Há pouco tempo entrevistei Lourenço Mutarelli sobre seu livro recém-lançado “Nada me Faltará” e perguntei qual era o livro favorito de sua autoria – eu tinha lido “O Cheiro do Ralo” e o último já citado acima -, ele me respondeu sem pensar: “O Natimorto”. Mutarelli replicou  se eu teria interesse em ler e que se a resposta fosse positiva, mandaria o exemplar autografado. E foi assim que esse livro, reimpresso pela Companhia das Letras em 2009, aumentou meu interesse já existente.

Analiso a frente do maço.
Com receio, viro.
Estampado,
o Natimorto.

O livro abre com uma estrutura quase construtivista, a citação da palavra natimorto e em seguida a citação sobre uma rainha e seu rei ignorado. A partir daí, Mutarelli nos bombardeia com diálogos poéticos, crus e intempestivos através de suas personagens: O Agente, A Voz, A Esposa e o sempre citado O Maestro.
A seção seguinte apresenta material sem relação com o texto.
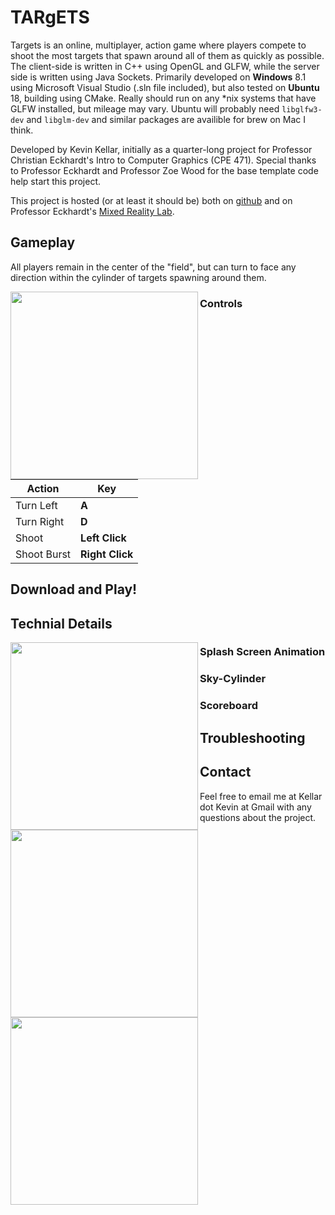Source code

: # TARgETS

Targets is an online, multiplayer, action game where players compete to shoot the most targets that spawn around all of them as quickly as possible. 
The client-side is written in C++ using OpenGL and GLFW, while the server side is written using Java Sockets.
Primarily developed on **Windows** 8.1 using Microsoft Visual Studio (.sln file included), but also tested on **Ubuntu** 18, building using CMake.
Really should run on any \*nix systems that have GLFW installed, but mileage may vary.
Ubuntu will probably need `libglfw3-dev` and `libglm-dev` and similar packages are availible for brew on Mac I think.

Developed by Kevin Kellar, initially as a quarter-long project for Professor Christian Eckhardt's Intro to Computer Graphics (CPE 471).
Special thanks to Professor Eckhardt and Professor Zoe Wood for the base template code help start this project.

This project is hosted (or at least it should be) both on [github](https://github.com/kkevlar/targets) and on Professor Eckhardt's [Mixed Reality Lab](http://mixedrealitylab.io/projects2.html).

## Gameplay

All players remain in the center of the "field", but can turn to face any direction within the cylinder of targets spawning around them.

<img align="left" src="https://user-images.githubusercontent.com/10334426/70824816-e3f56980-1d97-11ea-9cd1-7b34f38dc7dd.png" width="300">

### Controls

Action | Key
--- | ---
Turn Left | **A**
Turn Right | **D**
Shoot | **Left Click**
Shoot Burst | **Right Click**

## Download and Play!

## Technial Details

<img align="left" src="https://user-images.githubusercontent.com/10334426/70824291-d095ce80-1d96-11ea-9267-3d12b51b0590.gif" width="300">

<img align="left" src="https://user-images.githubusercontent.com/10334426/70824293-d095ce80-1d96-11ea-8b84-6cc88886c3df.gif" width="300">

### Splash Screen Animation


<img align="left" src="https://user-images.githubusercontent.com/10334426/70824294-d12e6500-1d96-11ea-974e-ca993fb9d5e9.gif" width="300">

### Sky-Cylinder

### Scoreboard

## Troubleshooting


## Contact

Feel free to email me at Kellar dot Kevin at Gmail with any questions about the project.

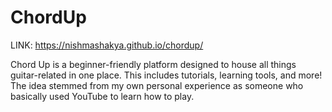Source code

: # ChordUp

LINK: https://nishmashakya.github.io/chordup/

Chord Up is a beginner-friendly platform designed to house all things guitar-related in one place. This includes tutorials, learning tools, and more! The idea stemmed from my own personal experience as someone who basically used YouTube to learn how to play.
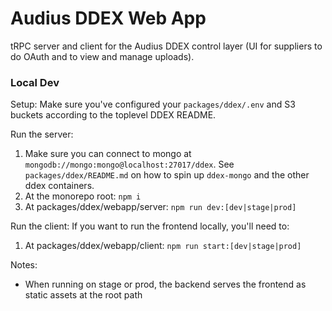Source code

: # Audius DDEX Web App

tRPC server and client for the Audius DDEX control layer (UI for suppliers to do OAuth and to view and manage uploads).

### Local Dev
Setup:
Make sure you've configured your `packages/ddex/.env` and S3 buckets according to the toplevel DDEX README.

Run the server:
1. Make sure you can connect to mongo at `mongodb://mongo:mongo@localhost:27017/ddex`. See `packages/ddex/README.md` on how to spin up `ddex-mongo` and the other ddex containers.
2. At the monorepo root: `npm i`
3. At packages/ddex/webapp/server: `npm run dev:[dev|stage|prod]`

Run the client:
If you want to run the frontend locally, you'll need to:
1. At packages/ddex/webapp/client: `npm run start:[dev|stage|prod]`

Notes:
* When running on stage or prod, the backend serves the frontend as static assets at the root path

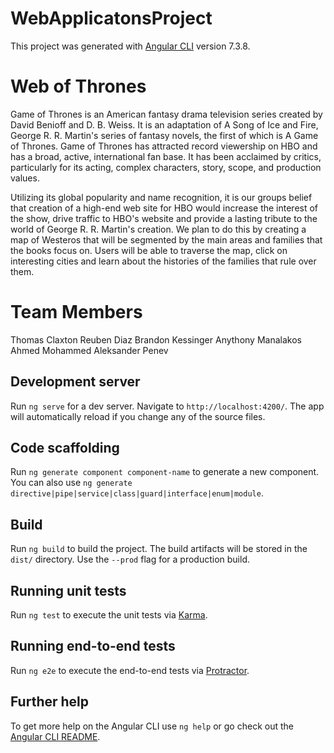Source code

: # WebApplicatonsProject

This project was generated with [Angular CLI](https://github.com/angular/angular-cli) version 7.3.8.

# Web of Thrones

Game of Thrones is an American fantasy drama television series created by David Benioff and D. B. Weiss. It is an adaptation of A Song of Ice and Fire, George R. R. Martin's series of fantasy novels, the first of which is A Game of Thrones. Game of Thrones has attracted record viewership on HBO and has a broad, active, international fan base. It has been acclaimed by critics, particularly for its acting, complex characters, story, scope, and production values. 

Utilizing its global popularity and name recognition, it is our groups belief that creation of a high-end web site for HBO would increase the interest of the show, drive traffic to HBO's website and provide a lasting tribute to the world of George R. R. Martin's creation. We plan to do this by creating a map of Westeros that will be segmented by the main areas and families that the books focus on. Users will be able to traverse the map, click on interesting cities and learn about the histories of the families that rule over them. 

# Team Members

Thomas Claxton
Reuben Diaz
Brandon Kessinger
Anythony Manalakos
Ahmed Mohammed
Aleksander Penev

## Development server

Run `ng serve` for a dev server. Navigate to `http://localhost:4200/`. The app will automatically reload if you change any of the source files.

## Code scaffolding

Run `ng generate component component-name` to generate a new component. You can also use `ng generate directive|pipe|service|class|guard|interface|enum|module`.

## Build

Run `ng build` to build the project. The build artifacts will be stored in the `dist/` directory. Use the `--prod` flag for a production build.

## Running unit tests

Run `ng test` to execute the unit tests via [Karma](https://karma-runner.github.io).

## Running end-to-end tests

Run `ng e2e` to execute the end-to-end tests via [Protractor](http://www.protractortest.org/).

## Further help

To get more help on the Angular CLI use `ng help` or go check out the [Angular CLI README](https://github.com/angular/angular-cli/blob/master/README.md).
Cansado de viver a mercê de um casamento autodestrutivo, da impotência sexual e do eterno medo de desaparecer, ou tornar-se um eterno ausente, nosso narrador, o Agente, pede abrigo no hotel da Voz e logo conta histórias incríveis (remontando fragmentos dos seus medos e anseios) e suas teorias sobre as pessoas, o passado, o presente, enfim, a vida. Crendo que assim conseguirá convencê-la a não sair mais do quarto de hotel e viver protegida.

Quem nasce morto não nasce?

Não chega a ser um grande escapismo cada personagem ser representado por sua função na história. Como em “Nada Me Faltará”, “O Natimorto” não traz descrições dos personagens (pois não há realmente uma narração no sentido literal) e, sim, representações como em um baralho de tarô – suas figuras não tem nome próprio, apenas aparências e referências. No passado o Agente fora criado por sua tia, uma cartomante que lhe ensinou o que cada carta representava. A partir desse aprendizado, o personagem interpreta o verso dos maços de cigarro com suas fotos grotescas –das campanhas antitabagismo –, incluindo a posição em que recebeu, para prever como será o dia. Lendo as legendas com descaso e citando , cada uma, antes de acender mais um cigarro.
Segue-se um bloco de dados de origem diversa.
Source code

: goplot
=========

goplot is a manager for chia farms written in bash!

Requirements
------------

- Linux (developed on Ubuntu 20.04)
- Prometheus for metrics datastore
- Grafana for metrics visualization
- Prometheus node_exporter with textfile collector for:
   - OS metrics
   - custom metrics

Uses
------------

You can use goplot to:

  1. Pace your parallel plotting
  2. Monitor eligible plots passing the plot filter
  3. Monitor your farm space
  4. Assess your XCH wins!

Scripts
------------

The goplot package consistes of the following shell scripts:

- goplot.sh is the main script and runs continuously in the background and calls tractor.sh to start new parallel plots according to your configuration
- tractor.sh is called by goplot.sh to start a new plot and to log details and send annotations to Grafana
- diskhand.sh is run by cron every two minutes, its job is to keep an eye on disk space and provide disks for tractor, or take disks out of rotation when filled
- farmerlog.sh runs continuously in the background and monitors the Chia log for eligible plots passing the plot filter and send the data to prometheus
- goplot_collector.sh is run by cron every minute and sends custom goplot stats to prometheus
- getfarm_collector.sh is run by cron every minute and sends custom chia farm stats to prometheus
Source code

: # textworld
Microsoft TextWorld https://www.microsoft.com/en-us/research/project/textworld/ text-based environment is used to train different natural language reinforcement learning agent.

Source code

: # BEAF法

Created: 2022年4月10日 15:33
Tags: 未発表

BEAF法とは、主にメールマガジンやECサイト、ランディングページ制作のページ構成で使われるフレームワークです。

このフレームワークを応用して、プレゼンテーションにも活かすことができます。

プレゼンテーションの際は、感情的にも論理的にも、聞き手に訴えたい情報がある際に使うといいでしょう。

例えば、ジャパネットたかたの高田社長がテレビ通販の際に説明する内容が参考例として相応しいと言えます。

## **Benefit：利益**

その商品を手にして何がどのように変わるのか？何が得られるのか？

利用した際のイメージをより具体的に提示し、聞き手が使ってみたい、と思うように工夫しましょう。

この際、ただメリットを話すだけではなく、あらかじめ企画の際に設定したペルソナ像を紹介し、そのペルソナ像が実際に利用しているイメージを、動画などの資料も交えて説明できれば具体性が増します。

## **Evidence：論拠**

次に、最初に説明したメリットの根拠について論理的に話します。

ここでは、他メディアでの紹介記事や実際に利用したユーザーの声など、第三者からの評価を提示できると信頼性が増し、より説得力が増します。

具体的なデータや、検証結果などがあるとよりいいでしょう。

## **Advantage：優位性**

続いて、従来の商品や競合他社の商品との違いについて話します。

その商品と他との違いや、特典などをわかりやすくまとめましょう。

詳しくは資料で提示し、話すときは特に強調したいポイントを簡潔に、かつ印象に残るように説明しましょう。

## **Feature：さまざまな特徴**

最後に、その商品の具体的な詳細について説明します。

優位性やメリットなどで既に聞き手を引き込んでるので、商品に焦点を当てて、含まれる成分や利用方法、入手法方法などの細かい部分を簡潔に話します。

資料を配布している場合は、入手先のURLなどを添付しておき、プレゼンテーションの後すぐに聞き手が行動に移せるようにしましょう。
A pseudo-narração cria um labirinto – sútil – utilizado para prender e confundir o leitor que deve atentar-se as interpretações do narrador e ao mesmo tempo ignorá-las (pois o ponto de vista apresentado é dúbio) para conseguir conceber uma descrição palpável desse personagem que transborda experiências de vida, enquanto os menores soam como vilões – e a chave para encontrar culpados ou inocentes é o choque empírico do Agente e da Voz.

É curioso notar que a crescente empolgação com as novidades por parte da Voz e a tenacidade (e dependência) do Agente com suas teorias e com sua nova musa, com quem quer se refugiar do mundo que o assusta, cria uma laço estreito entre os dois transformando-os em íntimos desconhecidos.

A paranóia do personagem principal sobre o mundo imundo que está fora do quarto de hotel é construída com cuidado e fragilidade, repleta de momentos de total insanidade e, em outros, com simpatia e magnetismo, derruba o leitor que se vê em meio a um déjà vu. O vício do cigarro torna-se uma alusão ao ciclo de escolhas que a humanidade faz, isto é, se pegarmos o símbolo do infinito (aquele oito deitado), notamos que ele volta, não importando a partida, para o mesmo lugar.

Quando tudo é embaralhado e os pequenos detalhes – o eterno retorno , de Nieztsche, e o fatalismo de Schopenhauer (ambos citados nas histórias do Agente) – começam a figurar pelas páginas finais aonde notamos que a linha entre a loucura e a sanidade é tênue (e viciosa) – assim como o amor e o ódio, sujo e limpo, etc. “O Natimorto” é uma aventura pelas fobias invisíveis do cotidiano, pelo vício, orgulho e instinto dos homens – os agentes da destruição.